BRIEF: Rewrite everything from the start of the listing down to the line containing "Congratulations Ada on defending", that line included, as a Markdown table with the columns Row and Line, one numbered row per line. Leave out blank lines and the pictures.

[DATASET]

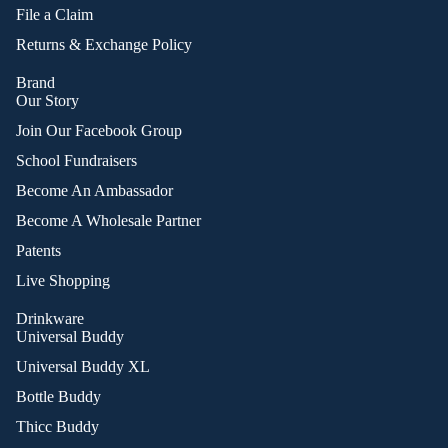
File a Claim
Returns & Exchange Policy
Brand
Our Story
Join Our Facebook Group
School Fundraisers
Become An Ambassador
Become A Wholesale Partner
Patents
Live Shopping
Drinkware
Universal Buddy
Universal Buddy XL
Bottle Buddy
Thicc Buddy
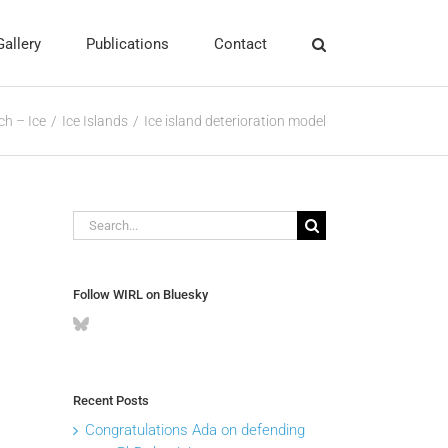
Gallery
Publications
Contact
ch – Ice
Ice Islands
Ice island deterioration model
Search
for:
Follow WIRL on Bluesky
Recent Posts
Congratulations Ada on defending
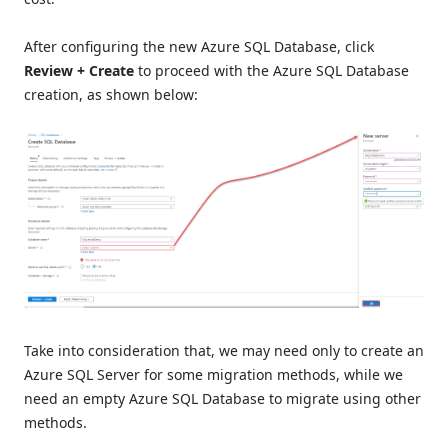
After configuring the new Azure SQL Database, click
Review + Create
to proceed with the Azure SQL Database
creation, as shown below:
Take into consideration that, we may need only to create an
Azure SQL Server for some migration methods, while we
need an empty Azure SQL Database to migrate using other
methods.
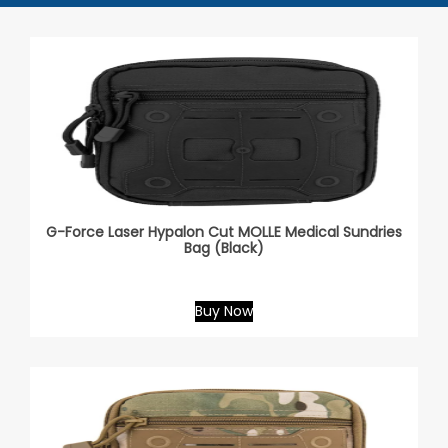
G-Force Laser Hypalon Cut MOLLE Medical Sundries
Bag (Black)
Buy Now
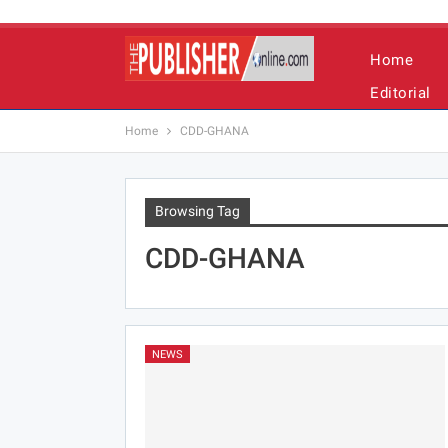
Home
Editorial
Home
CDD-GHANA
Browsing Tag
CDD-GHANA
NEWS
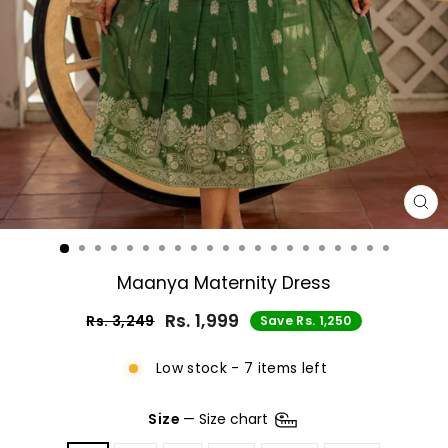
CL
(E
Maanya Maternity Dress
Rs. 1,999
Rs. 3,249
Save Rs. 1,250
Regular
Sale
price
price
Low stock - 7 items left
Size
—
Size chart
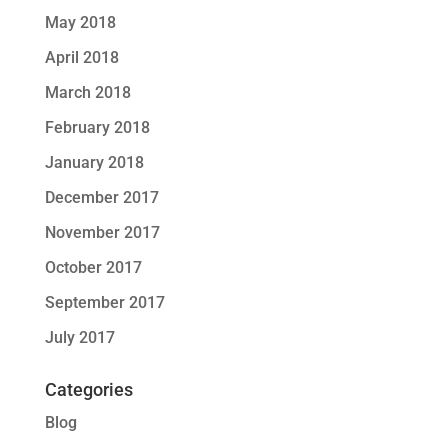
May 2018
April 2018
March 2018
February 2018
January 2018
December 2017
November 2017
October 2017
September 2017
July 2017
Categories
Blog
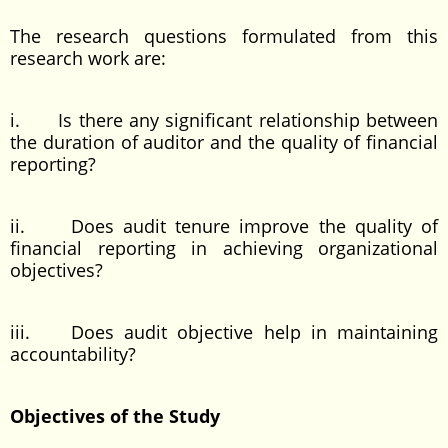
The research questions formulated from this
research work are:
i. Is there any significant relationship between
the duration of auditor and the quality of financial
reporting?
ii. Does audit tenure improve the quality of
financial reporting in achieving organizational
objectives?
iii. Does audit objective help in maintaining
accountability?
Objectives of the Study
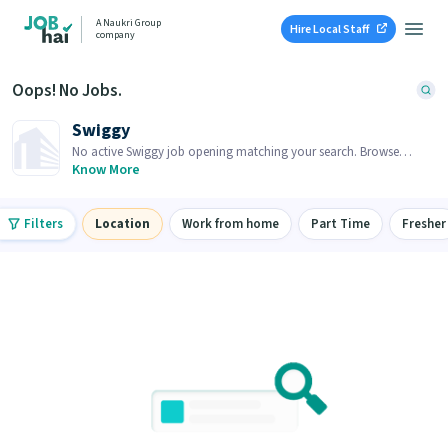
A Naukri Group
Hire Local Staff
company
Oops! No Jobs.
Swiggy
No active Swiggy job opening matching your search. Browse
similar job openings below.
Know More
Filters
Location
Work from home
Part Time
Fresher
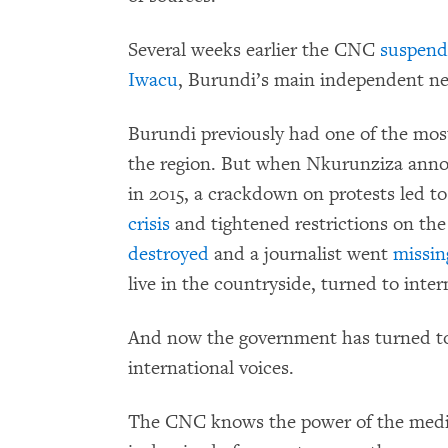
Several weeks earlier the CNC
suspen
Iwacu
, Burundi’s main independent n
Burundi previously had one of the mo
the region. But when Nkurunziza annou
in 2015, a crackdown on protests led to
crisis
and tightened restrictions on the
destroyed
and a journalist went
missin
live in the countryside, turned to inte
And now the government has turned to 
international voices.
The CNC knows the power of the media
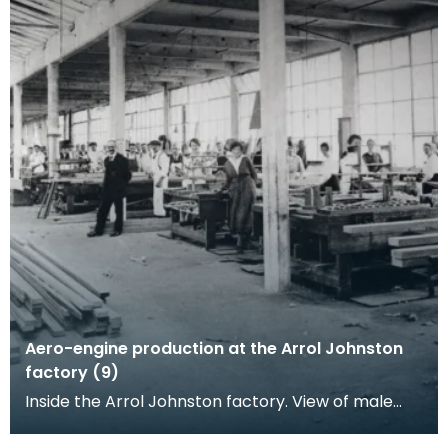
Aero-engine production at the Arrol Johnston
factory (9)
Inside the Arrol Johnston factory. View of male
and female workers posing at their woodwork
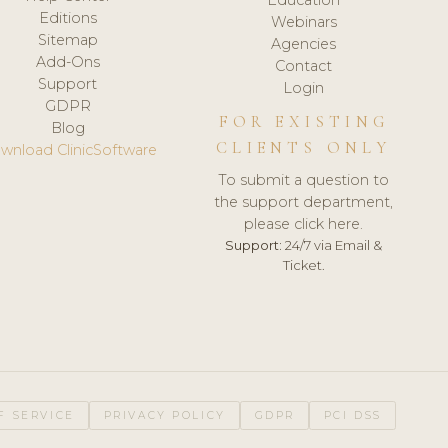
Editions
Webinars
Sitemap
Agencies
Add-Ons
Contact
Support
Login
GDPR
FOR EXISTING
Blog
CLIENTS ONLY
wnload ClinicSoftware
To submit a question to
the support department,
please click here.
Support:
24/7 via Email &
Ticket.
F SERVICE
PRIVACY POLICY
GDPR
PCI DSS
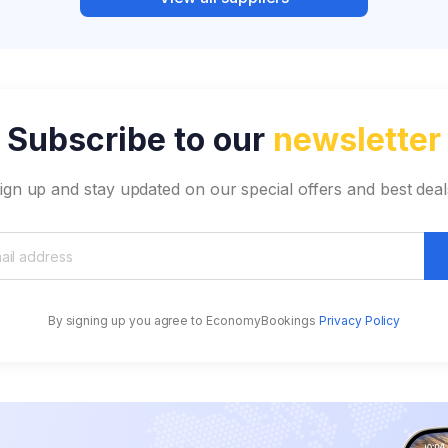
Subscribe to our
newsletter
ign up and stay updated on our special offers and best deal
By signing up you agree to EconomyBookings
Privacy Policy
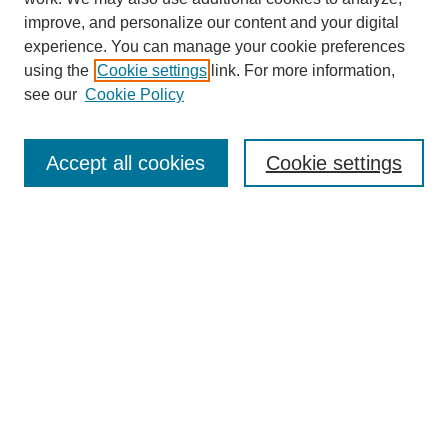
improve, and personalize our content and your digital
experience. You can manage your cookie preferences
using the
Cookie settings
link. For more information,
see our
Cookie Policy
Search
Accept all cookies
Cookie settings
Enter search terms:
Select context to search:
Advanced Search
Notify me via email or
RSS
Browse
Collections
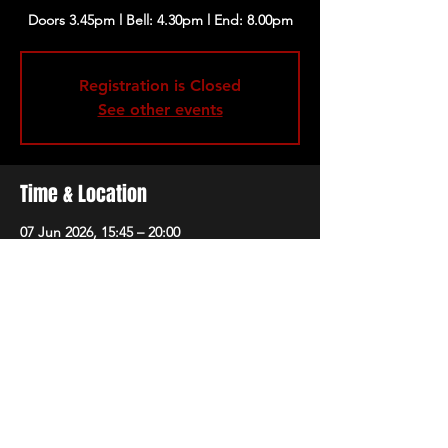
Registration is Closed
See other events
Time & Location
07 Jun 2026, 15:45 – 20:00
Porchester Hall, Porchester Rd, London W2
5HS, UK
Share this event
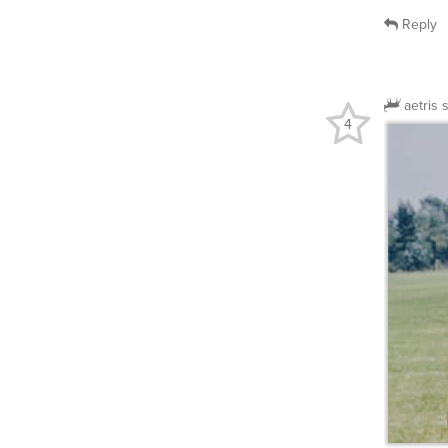
Reply
aetris
4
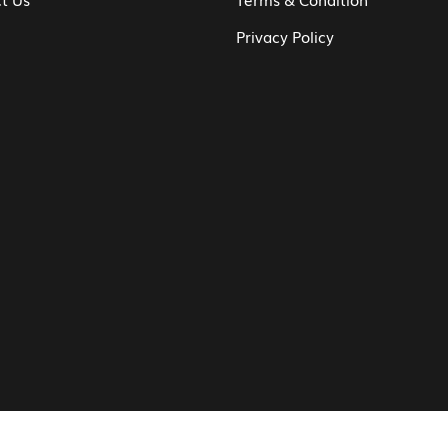
Privacy Policy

[/DATASET]

FINAL ANSWER:
| Row | Line |
|---|---|
| 1 | File a Claim |
| 2 | Returns & Exchange Policy |
| 3 | Brand |
| 4 | Our Story |
| 5 | Join Our Facebook Group |
| 6 | School Fundraisers |
| 7 | Become An Ambassador |
| 8 | Become A Wholesale Partner |
| 9 | Patents |
| 10 | Live Shopping |
| 11 | Drinkware |
| 12 | Universal Buddy |
| 13 | Universal Buddy XL |
| 14 | Bottle Buddy |
| 15 | Thicc Buddy |
| 16 | Gallery |
| 17 | Publications |
| 18 | Contact |
| 19 | ch – Ice |
| 20 | Ice Islands |
| 21 | Ice island deterioration model |
| 22 | Search |
| 23 | for: |
| 24 | Follow WIRL on Bluesky |
| 25 | Recent Posts |
| 26 | Congratulations Ada on defending |